New report also shows average interest rate for new vehicles reaches 6 percent

Schaumburg, Ill., Feb. 28, 2019 —While vehicle affordability and delinquent loan volume continue to make headlines, new findings from Experian’s Q4 2018 State of the Automotive Finance Market report show these trends may not be as dire as they seem. In fact, the percentage of 30-day delinquent loans improved year-over-year, while the percentage of 60-day delinquencies saw only a minimal uptick over the same time period.

The report shows 30-day delinquencies dropped to 2.32 percent from 2.36 percent a year ago, while 60-day delinquencies increased to 0.78 percent from 0.76 percent the previous year. The percentage of delinquent loans continues to remain stable even as more and more consumers rely on automotive financing. In Q4 2018, 85.1 percent of all new vehicle purchases were financed compared to 81.4 percent in Q4 2010.

“While delinquencies can be an indicator of automotive finance market health, it’s important to examine these trends within the larger industry context,” said Melinda Zabritski, Experian’s senior director of automotive financial solutions. “With more car shoppers using automotive financing options, it’s natural to see an uptick in the volume of delinquent loans. Lenders need to factor in additional historical trends, such as the percentage of subprime loan originations and shifting payment options, to gain a more complete picture and make the right lending decisions.”

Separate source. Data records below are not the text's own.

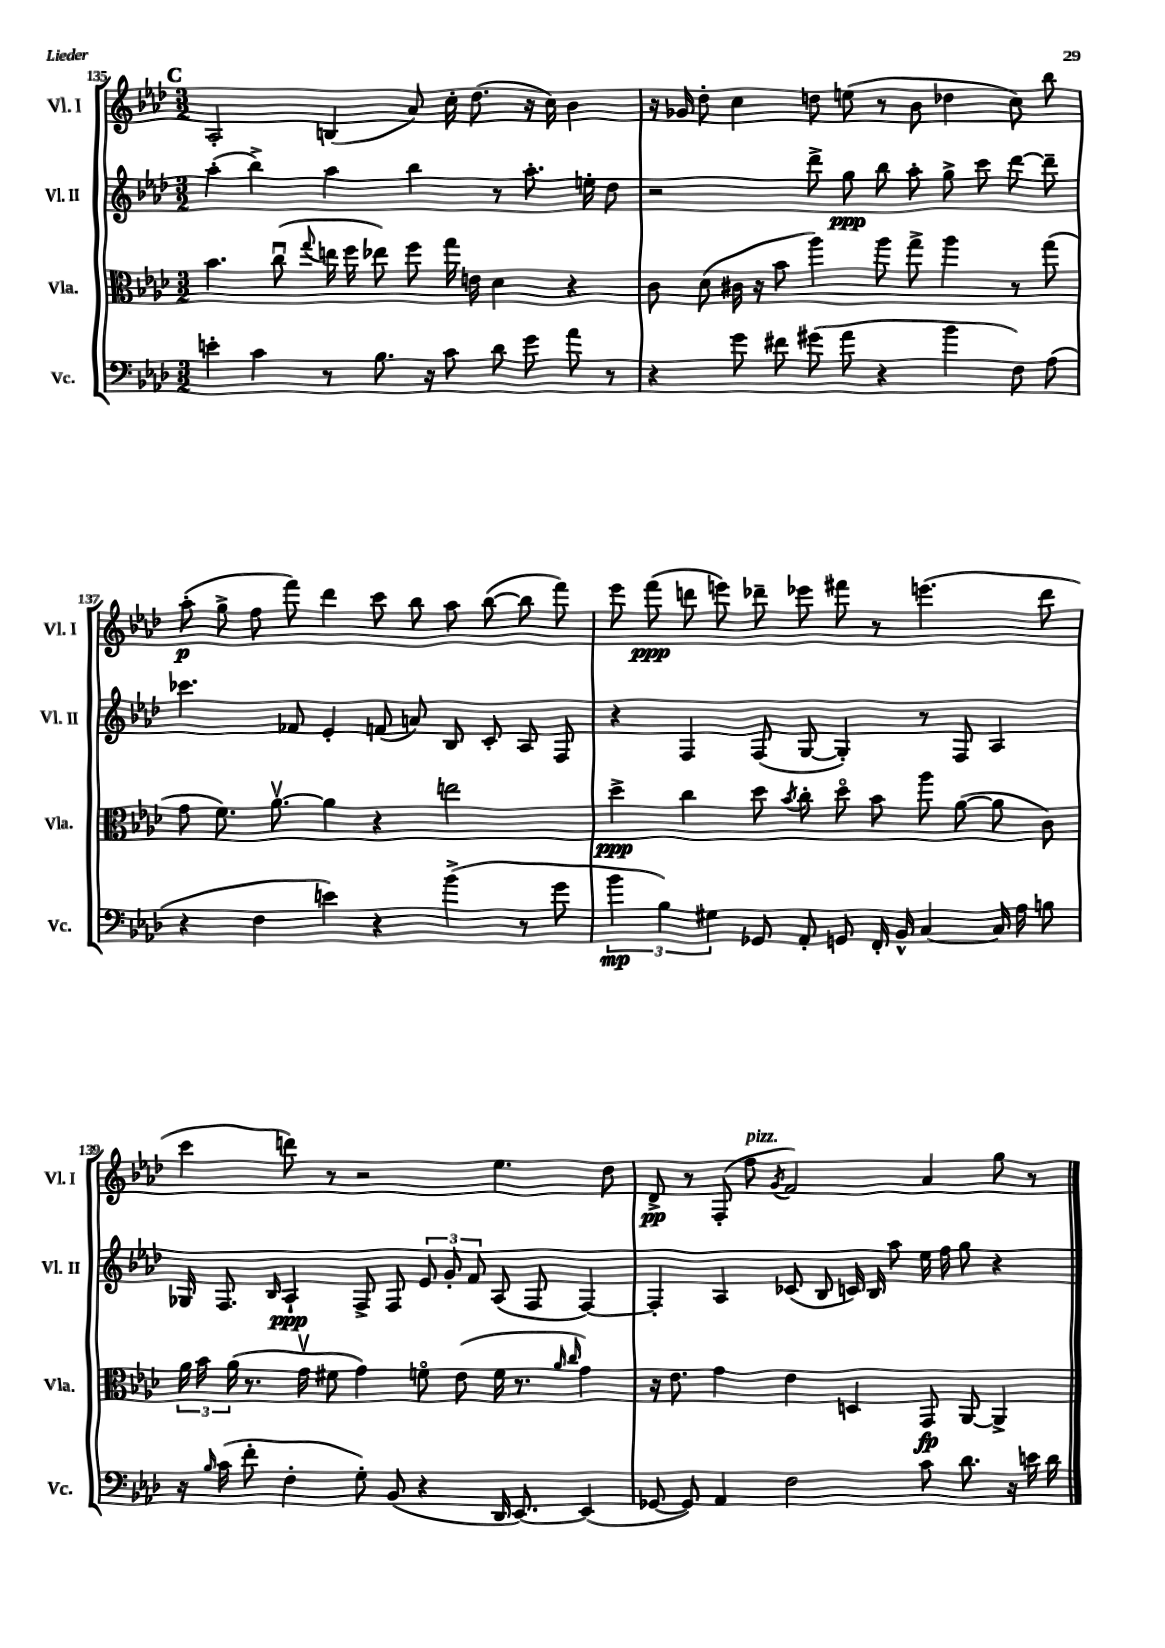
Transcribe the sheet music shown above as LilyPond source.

<<
\new StaffGroup <<
\new Staff = "s0" \with { instrumentName = "Vl. I" shortInstrumentName = "Vl. I" } {
    \clef treble \key aes \major \numericTimeSignature \time 3/2
    \autoBeamOff \mark \markup { \bold "C" } aes2-. b4( aes'8) c''16-. des''8.( r16 c''16) bes'4 |
    r16 ges'16 des''8-. c''4 d''8 e''8( r8 bes'8 des''4 c''8) bes''8 |
    aes''8-.\p( g''8-> f''8 f'''8) des'''4 c'''8 bes''8 aes''8 bes''8~( bes''8 f'''8) |
    ees'''8 f'''8\ppp( d'''8 e'''8) des'''8-- ees'''8 fis'''8 r8 e'''4.( des'''8 |
    c'''4 d'''8) r8 r2 ees''4. des''8 |
    des'8->\pp r8 f8-.( f''8^\markup { \italic "pizz." } \acciaccatura { g'8 } f'2) aes'4 g''8 r8 \bar "|." |
}
\new Staff = "s1" \with { instrumentName = "Vl. II" shortInstrumentName = "Vl. II" } {
    \clef treble \key aes \major \numericTimeSignature \time 3/2
    \autoBeamOff \mark \markup { \bold "C" } aes''4-.( bes''4->) aes''4 bes''4 r8 aes''8.-. e''16-. des''8 |
    r2 des'''8-> g''8\ppp bes''8 aes''8-. g''8-> c'''8 des'''8~ des'''8-- |
    ces'''4. fes'8 ees'4-. f'8( a'8) bes8 c'8-. aes8 f8 |
    r4 f4 f8( g8~ g4-.) r8 f8 aes4 |
    ges16 f8. \grace { bes16 } aes4-!\ppp f8-> f8 \tuplet 3/2 { ees'8 g'8-. f'8 } aes8( f8 f4~) |
    f4-. aes4 ces'8( bes8 c'16) bes16 aes''8 ees''16 f''16 g''8 r4 \bar "|." |
}
\new Staff = "s2" \with { instrumentName = "Vla." shortInstrumentName = "Vla." } {
    \clef alto \key aes \major \numericTimeSignature \time 3/2
    \autoBeamOff \mark \markup { \bold "C" } bes'4. c''8\downbow( \appoggiatura { g''8 } e''16 f''16 ees''8) f''8 g''16 e'16 des'4 r4 |
    c'8 des'8( cis'16 r16 bes'8 aes''4) aes''8 g''8-> aes''4 r8 g''8( |
    g'8 f'8.) aes'8.~\upbow aes'4 r4 e''2 |
    des''4->\ppp c''4 des''8 \acciaccatura { bes'8 } c''8-. des''8\flageolet bes'8 aes''8 aes'8~( aes'8 c'8) |
    \tuplet 3/2 { aes'16 bes'16 aes'16( } r8. g'16\upbow fis'8 g'4) f'8\flageolet ees'8( f'16 r8. \grace { aes'16 c''16 } g'4) |
    r16 ees'8. g'4 ees'4 d4 g,8\fp aes,8~ aes,4-> \bar "|." |
}
\new Staff = "s3" \with { instrumentName = "Vc." shortInstrumentName = "Vc." } {
    \clef bass \key aes \major \numericTimeSignature \time 3/2
    \autoBeamOff \mark \markup { \bold "C" } e'4-. c'4 r8 bes8. r16 c'8 des'8 g'8 aes'8 r8 |
    r4 g'8 fis'8 gis'8( aes'8 r4 bes'4 f8) aes8( |
    r4 f4 e'4) r4 bes'4->( r8 g'8 |
    \tuplet 3/2 { bes'4\mp bes4) gis4 } ges,8 aes,8-. g,8 f,16-. bes,16-^ c4~ c16 aes16 b8 |
    r16 \grace { bes16 } c'16( f'8-. f4-. g8-.) bes,8( r4 des,16 ees,8.~) ees,4( |
    ges,8~ ges,8) aes,4 f2 c'8 des'8. r16 e'16 des'16 \bar "|." |
}
>>
>>
\layout { \context { \Score currentBarNumber = #135 } }
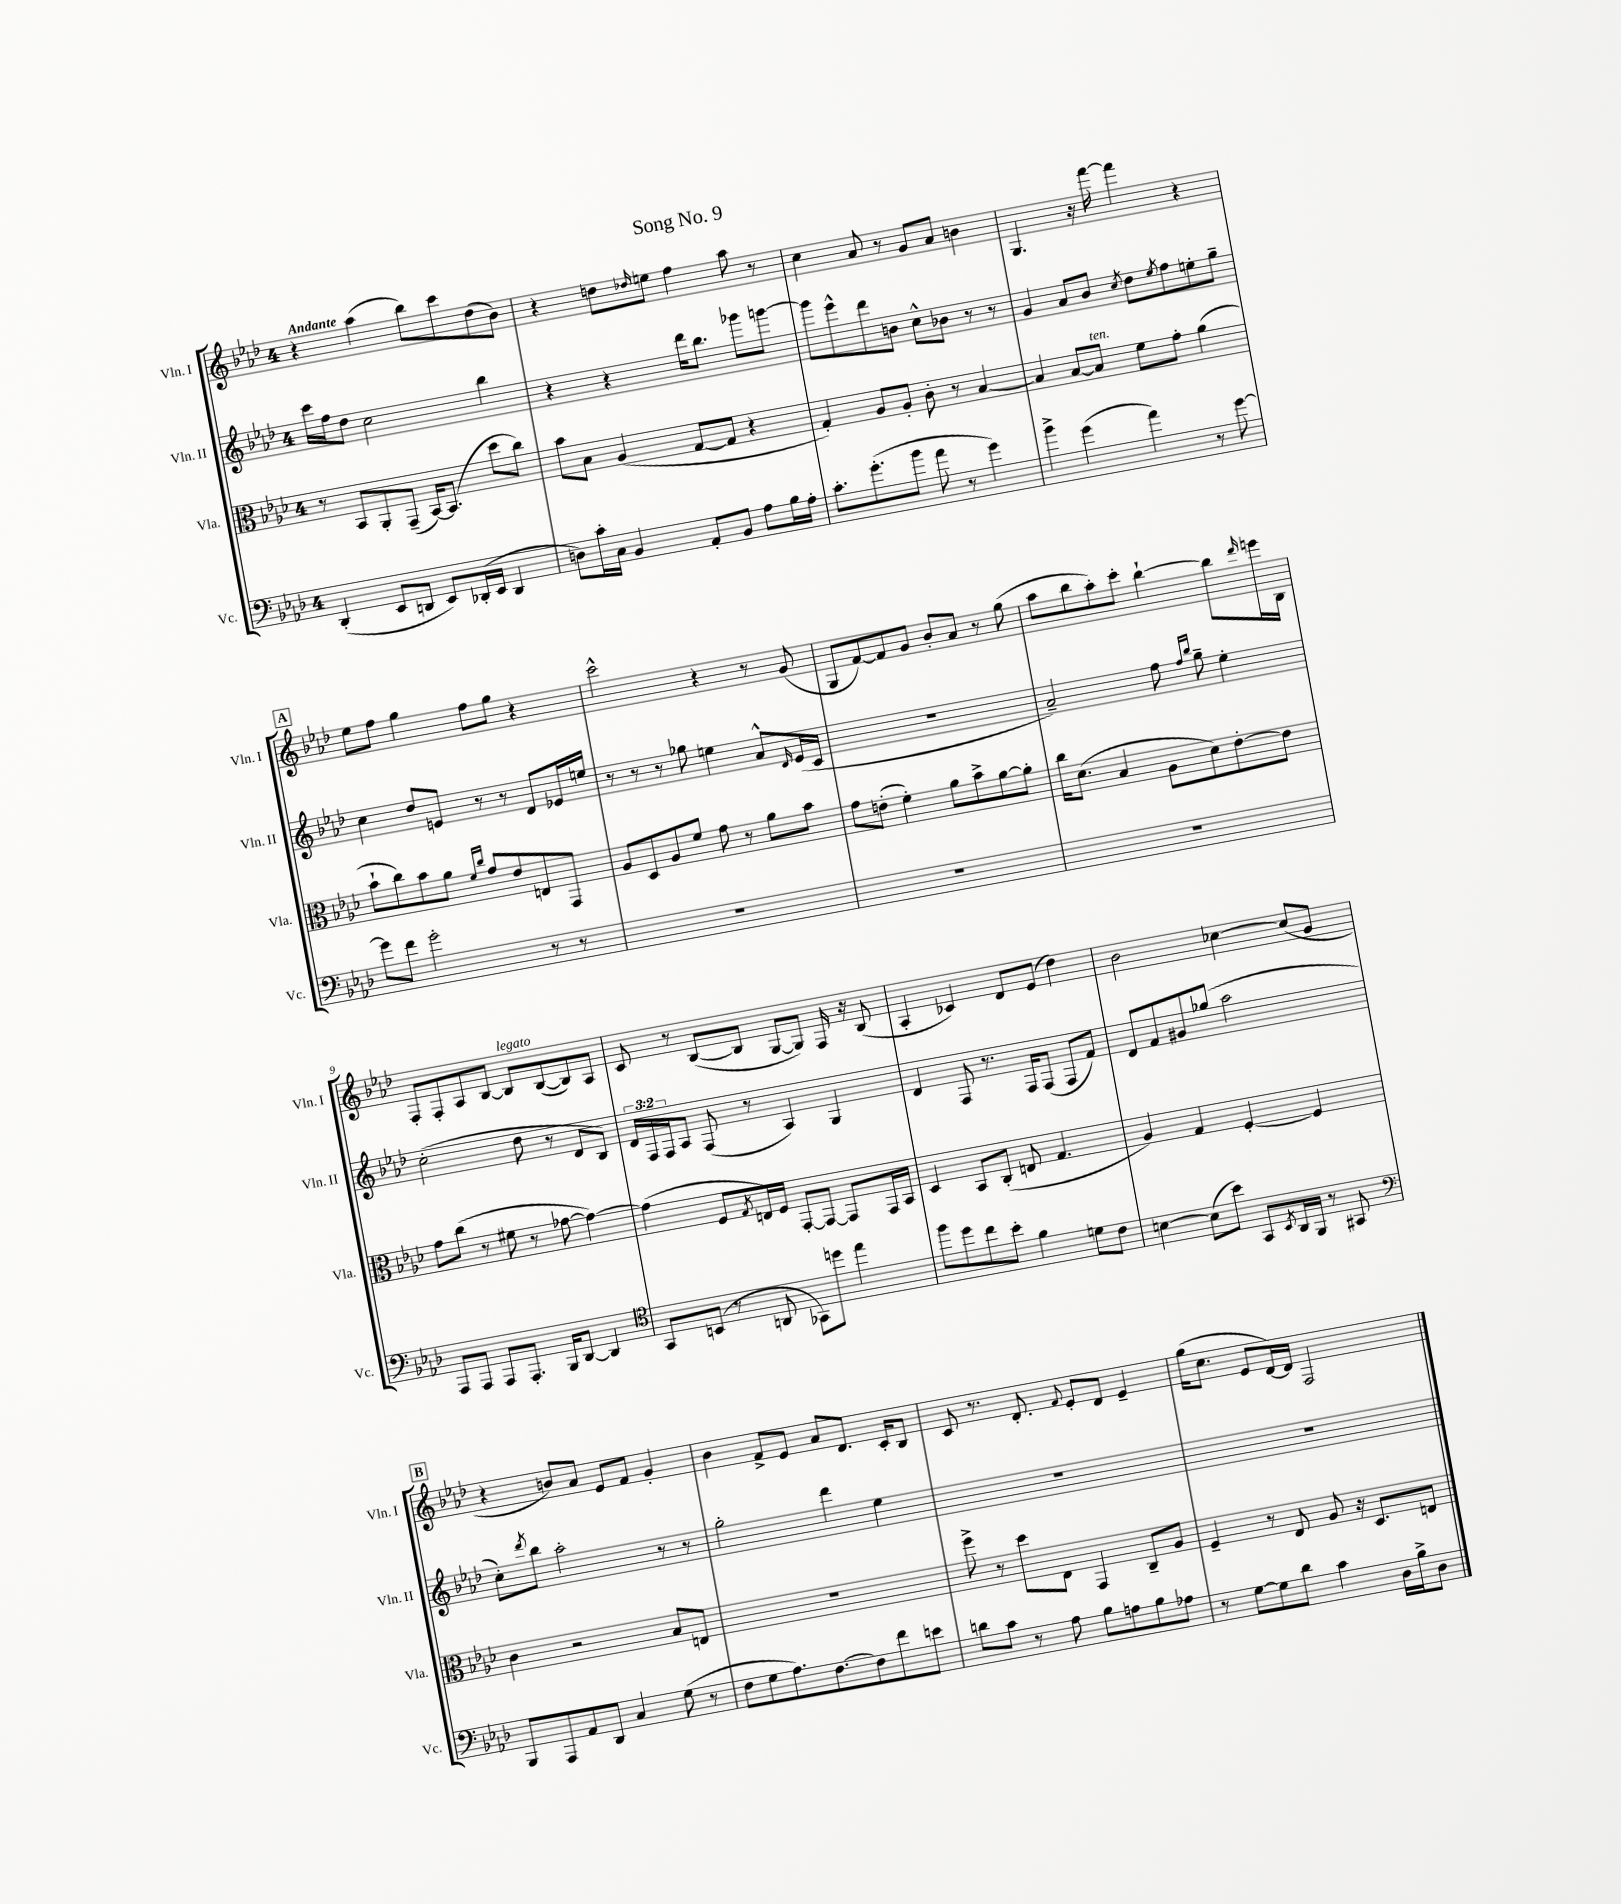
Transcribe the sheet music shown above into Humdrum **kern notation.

**kern	**kern	**kern	**kern
*part4	*part3	*part2	*part1
*staff4	*staff3	*staff2	*staff1
*I"Vc.	*I"Vla.	*I"Vln. II	*I"Vln. I
*I'Vc.	*I'Vla.	*I'Vln. II	*I'Vln. I
*clefF4	*clefC3	*clefG2	*clefG2
*k[b-e-a-d-]	*k[b-e-a-d-]	*k[b-e-a-d-]	*k[b-e-a-d-]
*M4/4	*M4/4	*M4/4	*M4/4
=1	=1	=1	=1
!	!	!	!LO:TX:a:B:t=Andante
(4DD-'/	8r	16ccc\LL	4r
.	.	16ff\J	.
.	8BB-/L	8dd-\J	.
8EE-/L	8AA-'/	2cc\	(4aa-\
8DDn/J	(8GG~/J	.	.
8EE-/L)	[16BB-/KL)	.	8bb-\L)
.	(8.BB-/J]	.	.
(16DD-X'/L	.	.	8ccc\
16EE-/JJ	.	.	.
4DD-/	8dd-\L	4bb-\	(8dd-\
.	8cc\J)	.	8b-\J)
=2	=2	=2	=2
8Dn\L)	8b-\L	4r	4r
16c'\L	8B-\J	.	.
16C\JJ	.	.	.
4BB-/	(4A-/	4r	8ddn\L
.	.	.	16qqdd-X/
.	.	.	8een\J
8AA-'/L	[8G/L	16ddd-\KL	4ff\
.	.	8.bb-\J	.
8BB-/J	8G/J]	.	.
8A-\L	4r	8ggg-X\L	8aa-\
16B-\L	.	[8gggn\J	8r
16A-'\JJ	.	.	.
=3	=3	=3	=3
8.c'\L	4G'/)	8ggg\L]	4cc\
.	.	8eee-^^\	.
(8.g'\	.	.	.
.	8A-/L	8ddd-\	8a-/
8b-\J	8A-'/J	8bn\J	8r
8a-\	8c'\	8cc^^\L	8g/L
8r	8r	8b-X\J	8a-/J
4g\)	[4B-/	8r	4bn\
.	.	8r	.
=4	=4	=4	=4
4b-^\	4B-/]	4g/	4.G/
(4g\	[8B-/L	8a-/L	.
!	!LO:TX:a:i:t=ten.	!	!
.	8B-/J]	8b-/J	16r
.	.	.	[16fff\
.	.	8qcc/	.
4a-\)	8f\L	8dd-\L	4fff\]
.	.	8qee-/	.
.	8g'\J	8ff\	.
8r	(4a-\	8een'\	4r
[8g\	.	8gg~\J	.
!!LO:LB:g=z
!!LO:REH:place=s1:t=A
=5	=5	=5	=5
8g\L]	8b-`\L	4cc\	8ee-\L
8f\J	8cc\)	.	8ff\J
2g'\	8b-\	8dd-/L	4gg\
.	8a-\J	8en/J	.
.	16qqf/LL	.	.
.	16qqcc/JJ	.	.
.	8g/L	8r	8ff\L
.	8e-/	8r	8gg\J
8r	8En/	8d-/L	4r
8r	8GG/J	16e-X/L	.
.	.	16een/JJ	.
=6	=6	=6	=6
1r	8A-/L	8r	2ccc^^\
.	8D-/	8r	.
.	8A-/	8r	.
.	8f/J	8gg-X\	.
.	8g\	4een\	4r
.	8r	.	.
.	8a-\L	8a-^^/L	8r
.	.	16qqd-/	.
.	8b-\J	(16e-/L	(8g/
.	.	16c/JJ	.
=7	=7	=7	=7
1r	8g\L	1r	8G/L
.	(8en'\J	.	[8f/)
.	4f'\)	.	8f/]
.	.	.	8g/J
.	8a-\L	.	8b-'/L
.	8b-^\	.	8a-/J
.	[8a-\	.	8r
.	8a-'\J]	.	(8gg\
=8	=8	=8	=8
1r	16cc\KL	2a-~/)	8aa-\L
.	(8.d-\J	.	.
.	.	.	8bb-\
.	4B-/	.	8aa-'\)
.	.	.	8ccc'\J
.	8A-\L	8ff\	[4bb-`\
.	.	16qqff/LL	.
.	.	16qqbb-/JJ	.
.	8d-\)	8gg~\	.
.	[8e-'\	4ee-'\	8bb-\L]
.	.	.	16qqddd-/
.	8e-\J]	.	16eeen\L
.	.	.	16B-\JJ
!!LO:LB:g=z
=9	=9	=9	=9
8AAA-/L	8g\L	(2cc'\	8F'/L
8AAA-/J	(8cc\J	.	8F'/
8AAA-/L	8r	.	8A-/
8.AAA-'/J	8f#X\	.	[8B-/J
!	!	!	!LO:TX:a:i:t=legato
.	8r	8dd-\	8B-/L]
16BBB-/KL	.	.	.
[8DD-/J	[8g-X\	8r	([8B-/
4DD-/]	4g-\_)	8d-/L	8B-/])
.	.	8B-/J)	8A-/J
=10	=10	=10	=10
*clefC4	*	*	*
8GG/L	(4g-\]	24d-/LL	8c/
.	.	24F/	.
.	.	24F/J	.
(8BBn/J	.	8A-/J	8r
8r	8F/L	(8F/	([8B-/L
.	8qG/	.	.
8AAn/	16En/L)	8r	8B-/J]
.	16F/JJ	.	.
8GG-X\L)	[8GG'/L	4A-/)	[8G/L
8ddn\J	8GG/J_	.	8G/J])
4ee-\	8GG/L]	4G/	16F/
.	.	.	16r
.	16GG/L	.	(8B-/
.	16BB-/JJ	.	.
=11	=11	=11	=11
8ff\L	4D-/	4d-/	4A-'/
8dd-\	.	.	.
8cc\	8BB-/L	8F/	4c-X/)
8b-'\J	(8C'/J	8.r	.
4f\	8En/	.	8d-/L
.	.	16F/KL	.
.	4.G/	(8F/J	(8e-/J
8dn\L	.	8F/L	4dd-\)
8c\J	.	8f/J)	.
=12	=12	=12	=12
[4Bn\	4A-/)	8d-/L	2b-\
.	.	8f/	.
(8B\L]	4G/	8g#X/	.
8b-\J)	.	(8gg-X/J	.
8GG/L	[4F'/	2aa-\	[4cc-X\
8qBB-/	.	.	.
16AA-/L	.	.	.
16FF/JJ	.	.	.
8r	4F/]	.	(8cc-/L]
8GG#X/	.	.	8g/J
!!LO:LB:g=z
!!LO:REH:place=s1:t=B
=13	=13	=13	=13
*clefF4	*	*	*
8BBB-/L	4c\	8cc'\L)	4r
.	.	8qddd-/	.
8AAA-/	.	8bb-\J	.
8AA-/	2r	2aa-'\	8bn/L)
8DD-/J	.	.	8a-/J
4C/	.	.	8e-/L
.	.	.	8f/J
(8G\	8B-/L	8r	4g'/
8r	8En/J	8r	.
=14	=14	=14	=14
8F\L	1r	2gg'\	4b-\
8G\	.	.	.
8.A-\)	.	.	8f^/L
.	.	.	8e-/J
[8.F\	.	.	.
.	.	4ddd-\	8a-/L
8F\]	.	.	8.d-/J
8f\	.	4ee-\	.
.	.	.	16c'/KL
8en\J	.	.	8B-/J
=15	=15	=15	=15
8dn\L	8ff^\	1r	8c/
8c\J	8r	.	8.r
8r	8dd-\L	.	.
.	.	.	8.d-'/
8A-\	8E-\J	.	.
.	.	.	8qqf/
8B-\L	4GG/	.	8e-'/L
8An\	.	.	8d-/J
8B-\	8C~/L	.	4e-~/
8A-X\J	8A-/J	.	.
=16	=16	=16	=16
8r	4F~/	1r	(16gg\KL
.	.	.	8.cc\J
[8G\L	.	.	.
8G\]	8r	.	8e-/L
8d-\J	8E-/	.	[16d-/L)
.	.	.	16d-/JJ]
4c\	8A-/	.	2F/
.	16r	.	.
.	8.D-/L	.	.
16D-\LL	.	.	.
16B-^\J	.	.	.
8D-\J	8En/J	.	.
==	==	==	==
*-	*-	*-	*-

Much of the conversation surrounding delinquency rates is driven by questions of vehicle affordability, specifically the average loan amounts and monthly payments. The average loan amount for a new vehicle was $31,722 (up $623 from the previous year), while the average loan amount for a used vehicle surpassed $20,000 (up $488 from the previous year). The average monthly payment for a new vehicle was $545 (up $30 from the previous year) and the average for a used vehicle was $387 (up $16 from the previous year).

Another component of the conversation around vehicle affordability is interest rates – which for new vehicle loans was 6.13 percent, up from 5.11 percent a year ago. For used vehicle loans, the average interest rate was 9.59 percent.

“As loan amounts, monthly payments and interest rates continue to rise, there are a number of factors for consumers to consider as they research their car-buying options,” Zabritski said. “While consumers appear to be doing their due diligence when making borrowing choices that fit their budget, lenders also play a large role. Every consumer deserves access to quality credit, and lenders should leverage all available data to offer the most comprehensive financing options to car shoppers.”

Additional findings for Q4 2018:

• Total outstanding automotive loan balances in Q4 2018 was $1.178 trillion.
• The percentage of outstanding loan balances held by subprime and deep subprime consumers remained below 20 percent (19.69 percent)
• Loan originations to super prime consumers grew 3.3 percent to 20.54 percent of total originations.
• Leasing grew year-over-year. The percentage of new vehicles that were leased reach 28.76 percent compared to 28.28 percent a year ago.
• Eight of the top 10 new leased models in Q4 2018 were crossover utility vehicles and trucks.
• The gap between the average new and used monthly payments continued to widen, reaching $158.